It is shadow and memory, joy and torment. It is me, who would not exist without this subtle, contorted thread that re-connects me to a distant story, a banal story of times past that smells of faded violets, of humiliation and deluded hopes, of the scent of my skin, tanned by the July sun, burnt like the arid, cracked earth of my south homeland.

For years I’ve been planning this journey into the past, this dive with a double twist into the shadows that I carry inside myself.

The hotel room has obviously been renovated, although it preserves a classic, refined, slightly retro flavour in the choice of colours and patterns for the furnishings. I had reserved the one with a view of the piazza and the Teatro del Giglio, to help me reconstruct the story of love and passion that had made me cry and boil with anger as it unfolded, line after line on pages made ragged by silverfish. I think it is indeed the room alluded to in the letter. I told reception that I wanted the room from the othe-r time again.

I have to smile when I think that what is left to me of the great-grandmother in the story is above all this habit of the throaty ‘r, which has been passed down to me and has given a certain French elegance to our way of speaking.

I was talking about the silve-r-fish, they had devoured parts of the letters which surfaced by chance one day as I was tidying up, from the drawers of Grandmother’s dressing-table, which I had inherited from my mother.

They were in a box of men’s handkerchiefs, the long, narrow kind, and smelt of mould and violets. About fifteen letters, written at intervals of time that became increasingly close between the first and the last and covered a span of three years.

Three years, then, the love story between Lisette and Arcangelo had lasted.

Lisette, ma chérie, ma petite Lisette, lumière de mes yeux et flamme de mon cœur…”and the gentleman went on, employing metaphors and similes that must have made the French girl’s heart beat more than a little faster, surely flattered by such a refined, knowing courtship.

Poor Great-grandmother, or poor Arcangelo, I wouldn’t know which. I wouldn’t want to take sides, also because there is a vagueness around Lisette’s arrival in Lucca and her final departure from the town. My parents never spoke openly about it, if not with small, distracted mentions of that Great-grandmother, a frivolous singer of drawing-room melodies, who had naively given in to the flattery of an already-married philanderer. An awkward story, evidently, which I had laboriously tried to reconstruct when it was by then too late. I don’t know if my mother had purposely not wanted to get rid of those letters, or if she simply hadn’t had time before she died. I like to believe that she had wanted to entrust them to me, the archaeologist of the heart. Perhaps she had not wanted to cancel that love story, so romantic despite everything.

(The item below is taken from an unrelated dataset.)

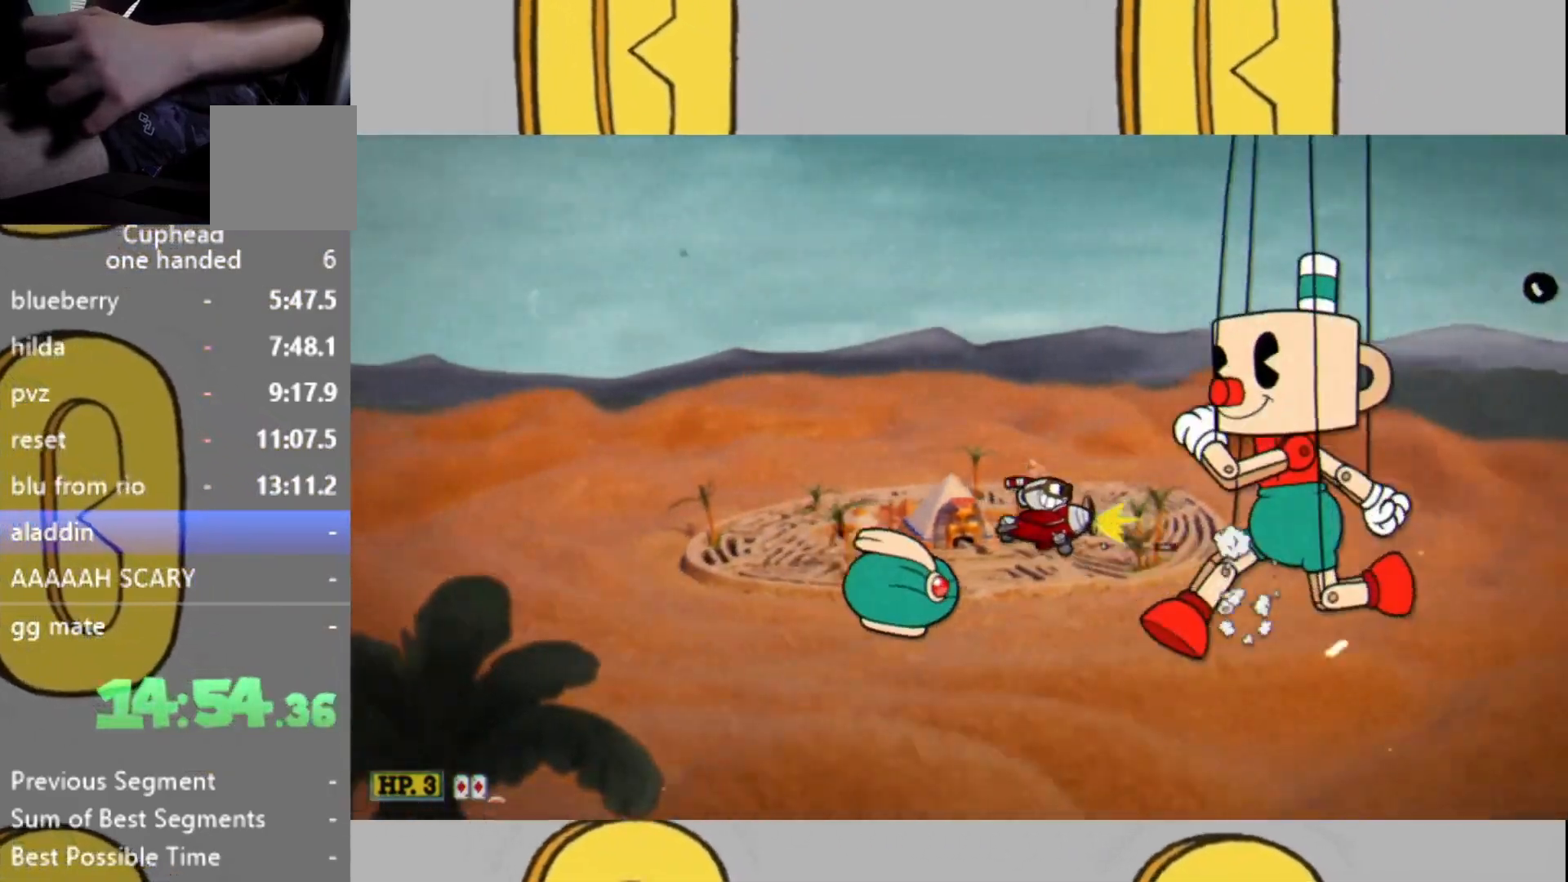
{"buttons": ["L2"], "left_stick": "center", "right_stick": "center", "events": [[267, "left_stick", "left"], [400, "left_stick", "center"]]}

Mon amour, Arcangelo, mon adoré,”replied Lisette, and went on to enjoin him to break off the relationship, telling him that she couldn’t go on in that way, that it was impure and that God would have punished them. There was an interval of a year between the first letters and this one. Evidently Lisette had found out that Arcangelo was married and wanted to leave him, but he pushed to see her again. It is certain that by that time the affair had crossed the line of no return, that line after which all rationality loses lucidity and the mind is clouded by the heart.

The bells of the Cathedral behind the hotel toll. Long, sombre, vibrating tolls. They pass through the body, thundering like the word of God. Shameless and trembling, they must have perceived them like that, the two lovers surprised by the Creator in their Universe. And this hotel was the whole Universe for them in those moments of solitude that had by then lost their bliss and were just heartbreak and anguish.

“My nostrils are still full of the scent of your skin as I bury my lips in the perfumed folds of your neck. I am lost, bewildered, my Lisette, by the immensity of this love that does not let me sleep, does not let me live, does not let me desire anyone but you. I am adrift in the memory of you. Your statuesque body, your delicate, velvet skin, your silken hair that caresses your shoulders. Furtive lovers damned by the tolling of the bells that still disturb my dreams that have become nightmares.”

Poor Arcangelo, the father my grandmother never knew, the grandfather my mother never had. The damned lover who believed he had got away scot-free after a few crumbs of love, and instead had been caught in the meshes of his own net. A casual affair, he had told himself over and over again, a betrayal like many others during a business trip to Lucca. And instead, he had fallen in love like a schoolboy with that French girl. With her, love had been tinged with passion and yearning desire, it had been coloured with the dark red of the carpet in the hotel Universe, the green of hope and the velvet of the furnishings, and when he was with her, her eyes shone with all the lights that lit the hall and the rooms.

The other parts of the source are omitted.